**WORK ORDER:**
Edit the lines that follow so that "Dragon's Armory" becomes "Dragon's Vault" wherever it occurs, with everything else left unchanged. Leave the pictures out of your answer.

**GIVEN DATA:**
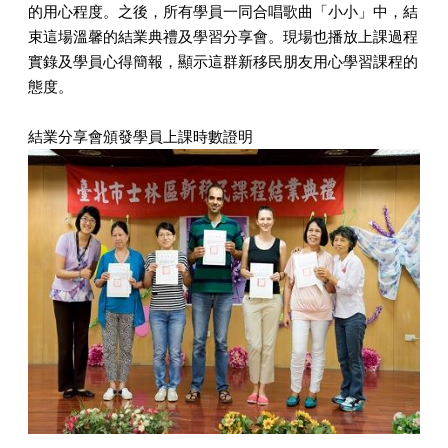
的用心程度。之後，所有學員一同合唱歌曲「小小」中，結
束這場溫馨的結業典禮及學習分享會。現場也播放上課過程
實錄及學員心得簡報，顯示這群新移民朋友用心學習課程的
態度。
結業分享會頒發學員上課時數證明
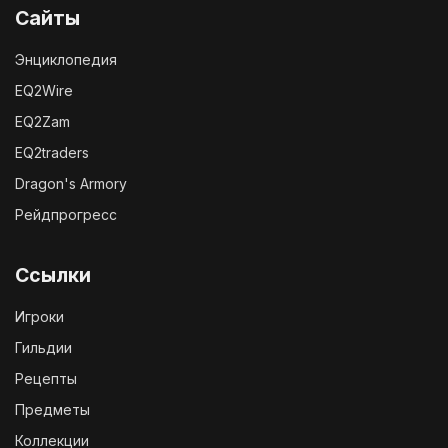
Сайты
Энциклопедия
EQ2Wire
EQ2Zam
EQ2traders
Dragon's Armory
Рейдпрогресс
Ссылки
Игроки
Гильдии
Рецепты
Предметы
Коллекции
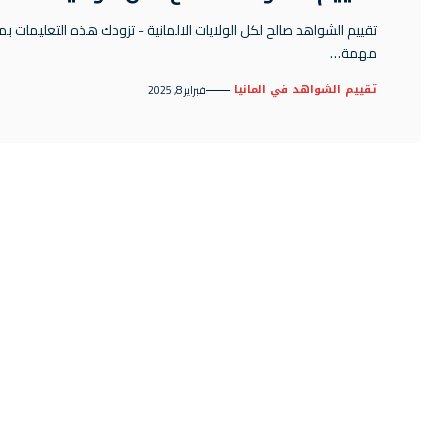
تقييم الشواهد صالح لكل الولايات الالمانية - تزودك هذه التعليمات ب
مهمة…
تقييم الشواهد في المانيا
فبراير 8, 2025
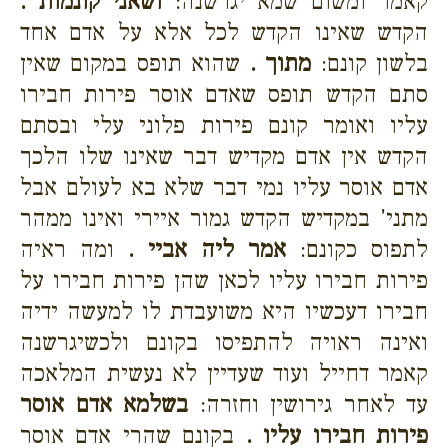
קאמר ומשום שמא יגרשנה:
ושאני קונמות .
הקדש שאינו הקדש לכל אלא על אדם אחד
בלשון קונם:
מתוך .
שהוא תופס במקום שאין
סתם הקדש תופס שאדם אוסר פירות חבירו
עליו ואומר קונם פירות פלוני עלי ובסתם
הקדש אין אדם מקדיש דבר שאינו שלו הלכך
אדם אוסר עליו נמי דבר שלא בא לעולם אבל
מתני' במקדיש הקדש גמור איירי ואינו ממהר
לתפוס כקונם:
אמר ליה אביי .
ומה ראיה
פירות חבירו עליו לכאן שהן פירות חבירו על
חבירו דעכשיו היא משועבדת לו למעשה ידיה
ואינה ראויה להתפיסו בקונם ולכשיגרשנה
קאמר דחייל ועוד שעדיין לא נעשית המלאכה
עד לאחר גירושין וחזרה:
בשלמא אדם אוסר
פירות חבירו עליו .
בקונם שהרי אדם אוסר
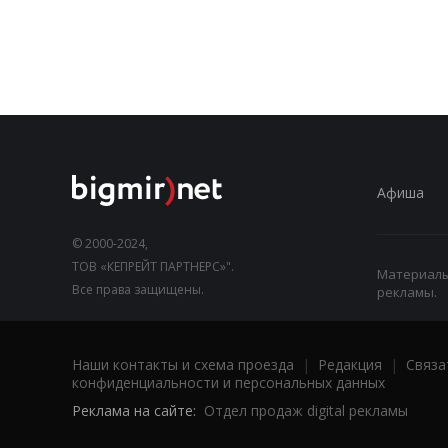
Афиша
© 2000-2024,
ТОВ «КЕПРЕЙТ ПАРТНЕРС»".
Материалы,
Все права защищены.
рекламы.
Наши контакты и схема проезда
|
Редакция
|
Связа
конфиденциальности и персональных данных
Реклама на сайте:
Отдел продаж digital рекламы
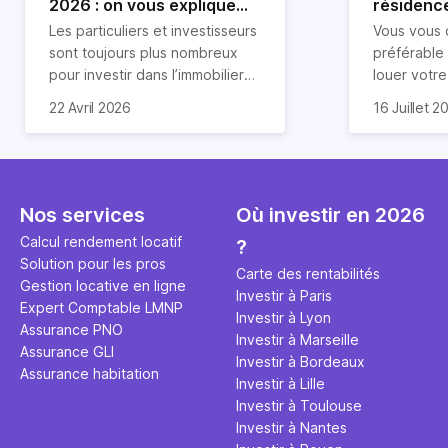
2026 : on vous explique
résidence
tout !
règle sim
Les particuliers et investisseurs
Vous vous 
révélée
sont toujours plus nombreux
préférable
pour investir dans l’immobilier
louer votr
neuf. En effet, il existe de
principale ?
Souvent, o
22 Avril 2026
16 Juillet 2
nombreux avantages à choisir
expert en 
affirmation
ce type de bien. Nous vous
une décisi
comme "loue
expliquons tout dans cet
règle simpl
l'argent par
article.
peut vous 
faut invest
seulement 
principale 
Nos services
Où investir en 2026
éviter des
avenir". Ce
Calcul rendement locatif
?
Cette vidé
est bien p
Solution pour les pros
ce secret 
études et s
Carte des rentabilités
Gestion locative en ligne
transforme
financière
Investir à Paris
Expert Comptable LMNP
traditionne
mener à de
Investir à Lyon
Assurance PNO
question.
sans jamais
Investir à Marseille
Assurance GLI
points de 
Investir à Bordeaux
Assurance habitation
propose un
Investir à Lille
et accessib
Investir à Toulouse
Investir à Nantes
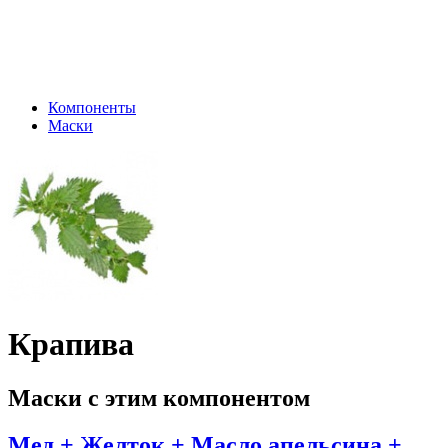
Компоненты
Маски
Крапива
Маски с этим компонентом
Мед + Желток + Масло апельсина +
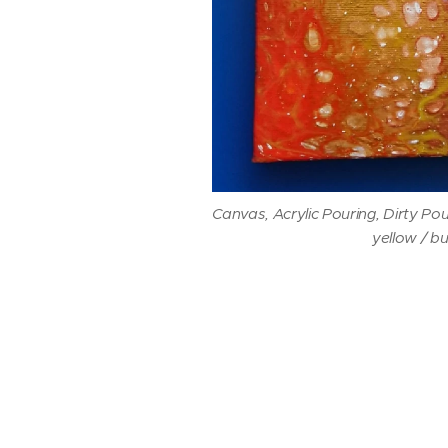
Canvas, Acrylic Pouring, Dirty Po
yellow / b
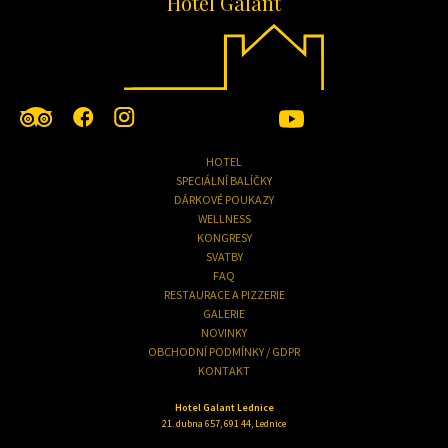
Hotel Galant
HOTEL
SPECIÁLNÍ BALÍČKY
DÁRKOVÉ POUKAZY
WELLNESS
KONGRESY
SVATBY
FAQ
RESTAURACE A PIZZERIE
GALERIE
NOVINKY
OBCHODNÍ PODMÍNKY / GDPR
KONTAKT
Hotel Galant Lednice
21. dubna 657, 691 44, Lednice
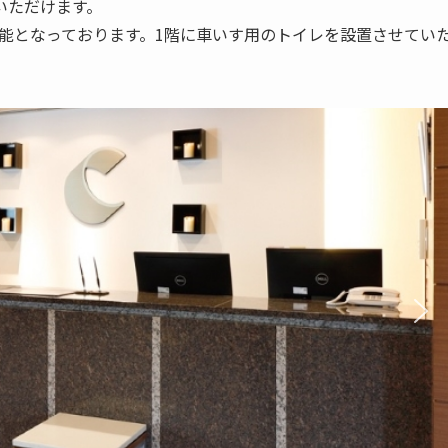
いただけます。
能となっております。1階に車いす用のトイレを設置させてい
。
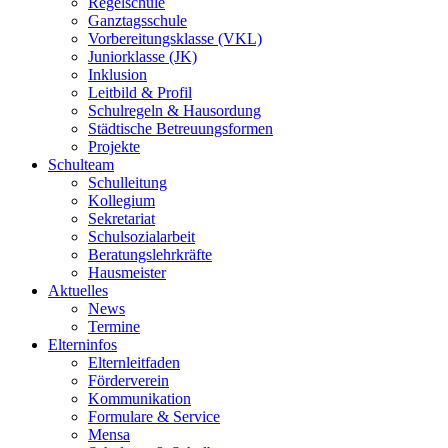
Regelschule
Ganztagsschule
Vorbereitungsklasse (VKL)
Juniorklasse (JK)
Inklusion
Leitbild & Profil
Schulregeln & Hausordung
Städtische Betreuungsformen
Projekte
Schulteam
Schulleitung
Kollegium
Sekretariat
Schulsozialarbeit
Beratungslehrkräfte
Hausmeister
Aktuelles
News
Termine
Elterninfos
Elternleitfaden
Förderverein
Kommunikation
Formulare & Service
Mensa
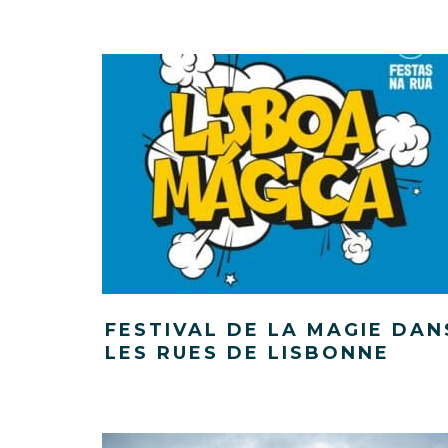
FESTIVAL DE LA MAGIE DAN
LES RUES DE LISBONNE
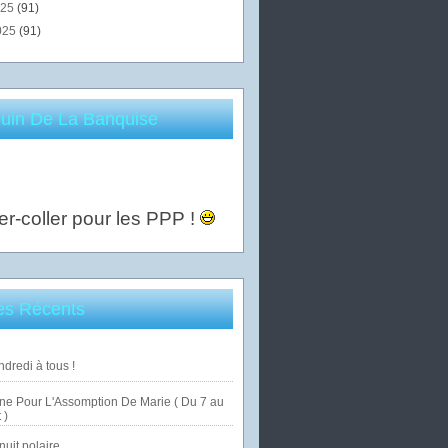
025
(91)
025
(91)
uin De La Banquise
er-coller pour les PPP !
les Récents
dredi à tous !
ne Pour L'Assomption De Marie ( Du 7 au
 )
uit polaire ...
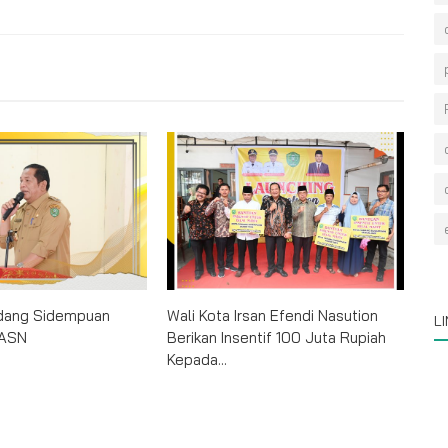
adang Sidempuan
Wali Kota Irsan Efendi Nasution
L
 ASN
Berikan Insentif 100 Juta Rupiah
Kepada...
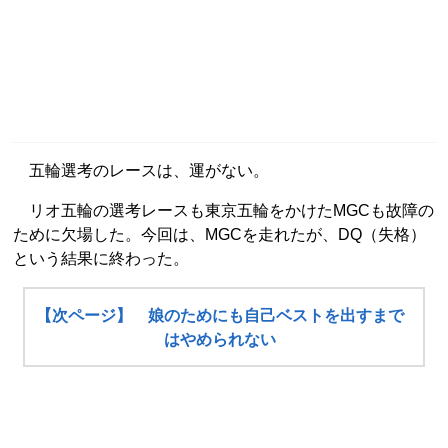
五輪選考のレースは、運がない。
リオ五輪の選考レースも東京五輪をかけたMGCも故障の
ために欠場した。今回は、MGCを走れたが、DQ（失格）
という結果に終わった。
【次ページ】 娘のためにも自己ベストを出すまで
はやめられない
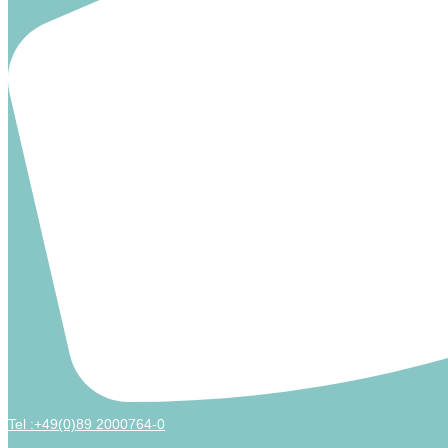
Tel :+49(0)89 2000764-0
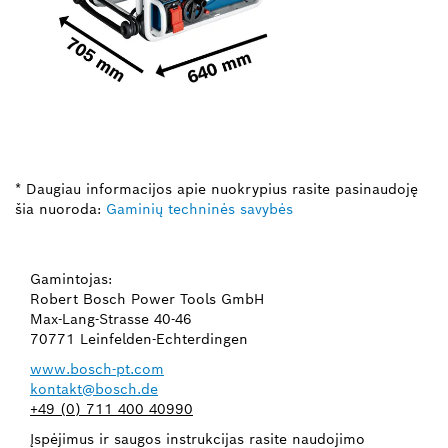
* Daugiau informacijos apie nuokrypius rasite pasinaudoję
šia nuoroda:
Gaminių techninės savybės
Gamintojas:
Robert Bosch Power Tools GmbH
Max-Lang-Strasse 40-46
70771 Leinfelden-Echterdingen
www.bosch-pt.com
kontakt@bosch.de
+49 (0) 711 400 40990
Įspėjimus ir saugos instrukcijas rasite naudojimo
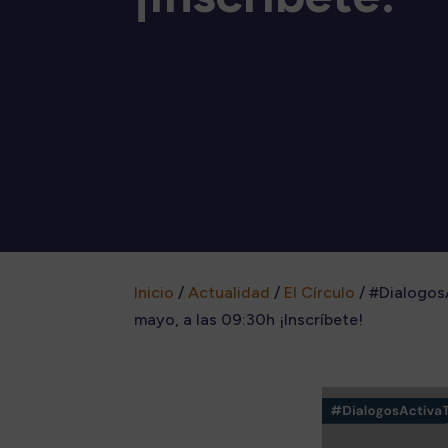
Inicio
/
Actualidad
/
El Círculo
/
#DialogosA
mayo, a las 09:30h ¡Inscríbete!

**YOUR RESPONSE:**
的用心程度。之後，所有學員一同合唱歌曲「小小」中，結
束這場溫馨的結業典禮及學習分享會。現場也播放上課過程
實錄及學員心得簡報，顯示這群新移民朋友用心學習課程的
態度。
結業分享會頒發學員上課時數證明
Сайты
Энциклопедия
EQ2Wire
EQ2Zam
EQ2traders
Dragon's Vault
Рейдпрогресс
Ссылки
Игроки
Гильдии
Рецепты
Предметы
Коллекции
تقييم الشواهد صالح لكل الولايات الالمانية - تزودك هذه التعليمات ب
مهمة…
تقييم الشواهد في المانيا
فبراير 8, 2025
קאמר ומשום שמא יגרשנה:
ושאני קונמות .
הקדש שאינו הקדש לכל אלא על אדם אחד
בלשון קונם:
מתוך .
שהוא תופס במקום שאין
סתם הקדש תופס שאדם אוסר פירות חבירו
עליו ואומר קונם פירות פלוני עלי ובסתם
הקדש אין אדם מקדיש דבר שאינו שלו הלכך
אדם אוסר עליו נמי דבר שלא בא לעולם אבל
מתני' במקדיש הקדש גמור איירי ואינו ממהר
לתפוס כקונם:
אמר ליה אביי .
ומה ראיה
פירות חבירו עליו לכאן שהן פירות חבירו על
חבירו דעכשיו היא משועבדת לו למעשה ידיה
ואינה ראויה להתפיסו בקונם ולכשיגרשנה
קאמר דחייל ועוד שעדיין לא נעשית המלאכה
עד לאחר גירושין וחזרה:
בשלמא אדם אוסר
פירות חבירו עליו .
בקונם שהרי אדם אוסר
Афиша
© 2000-2024,
ТОВ «КЕПРЕЙТ ПАРТНЕРС»".
Материалы,
Все права защищены.
рекламы.
Наши контакты и схема проезда
|
Редакция
|
Связа
конфиденциальности и персональных данных
Реклама на сайте:
Отдел продаж digital рекламы
2026 : on vous explique
résidence
tout !
règle sim
Les particuliers et investisseurs
Vous vous 
révélée
sont toujours plus nombreux
préférable
pour investir dans l’immobilier
louer votr
neuf. En effet, il existe de
principale ?
Souvent, o
22 Avril 2026
16 Juillet 2
nombreux avantages à choisir
expert en 
affirmation
ce type de bien. Nous vous
une décisi
comme "loue
expliquons tout dans cet
règle simpl
l'argent par
article.
peut vous 
faut invest
seulement 
principale 
Nos services
Où investir en 2026
éviter des
avenir". Ce
Calcul rendement locatif
?
Cette vidé
est bien p
Solution pour les pros
ce secret 
études et s
Carte des rentabilités
Gestion locative en ligne
transforme
financière
Investir à Paris
Expert Comptable LMNP
traditionne
mener à de
Investir à Lyon
Assurance PNO
question.
sans jamais
Investir à Marseille
Assurance GLI
points de 
Investir à Bordeaux
Assurance habitation
propose un
Investir à Lille
et accessib
Investir à Toulouse
Investir à Nantes
Компоненты
Маски
Крапива
Маски с этим компонентом
Мед + Желток + Масло апельсина +
Canvas, Acrylic Pouring, Dirty Po
yellow / b
Hotel Galant
HOTEL
SPECIÁLNÍ BALÍČKY
DÁRKOVÉ POUKAZY
WELLNESS
KONGRESY
SVATBY
FAQ
RESTAURACE A PIZZERIE
GALERIE
NOVINKY
OBCHODNÍ PODMÍNKY / GDPR
KONTAKT
Hotel Galant Lednice
21. dubna 657, 691 44, Lednice
いただけます。
能となっております。1階に車いす用のトイレを設置させてい
。
Regelschule
Ganztagsschule
Vorbereitungsklasse (VKL)
Juniorklasse (JK)
Inklusion
Leitbild & Profil
Schulregeln & Hausordung
Städtische Betreuungsformen
Projekte
Schulteam
Schulleitung
Kollegium
Sekretariat
Schulsozialarbeit
Beratungslehrkräfte
Hausmeister
Aktuelles
News
Termine
Elterninfos
Elternleitfaden
Förderverein
Kommunikation
Formulare & Service
Mensa
FESTIVAL DE LA MAGIE DAN
LES RUES DE LISBONNE
025
(91)
025
(91)
uin De La Banquise
er-coller pour les PPP !
les Récents
dredi à tous !
ne Pour L'Assomption De Marie ( Du 7 au
 )
uit polaire ...
adang Sidempuan
Wali Kota Irsan Efendi Nasution
L
 ASN
Berikan Insentif 100 Juta Rupiah
Kepada...
五輪選考のレースは、運がない。
リオ五輪の選考レースも東京五輪をかけたMGCも故障の
ために欠場した。今回は、MGCを走れたが、DQ（失格）
という結果に終わった。
【次ページ】 娘のためにも自己ベストを出すまで
はやめられない
Tel :+49(0)89 2000764-0
* Daugiau informacijos apie nuokrypius rasite pasinaudoję
šia nuoroda:
Gaminių techninės savybės
Gamintojas:
Robert Bosch Power Tools GmbH
Max-Lang-Strasse 40-46
70771 Leinfelden-Echterdingen
www.bosch-pt.com
kontakt@bosch.de
+49 (0) 711 400 40990
Įspėjimus ir saugos instrukcijas rasite naudojimo
Inicio
/
Actualidad
/
El Círculo
/
#DialogosA
mayo, a las 09:30h ¡Inscríbete!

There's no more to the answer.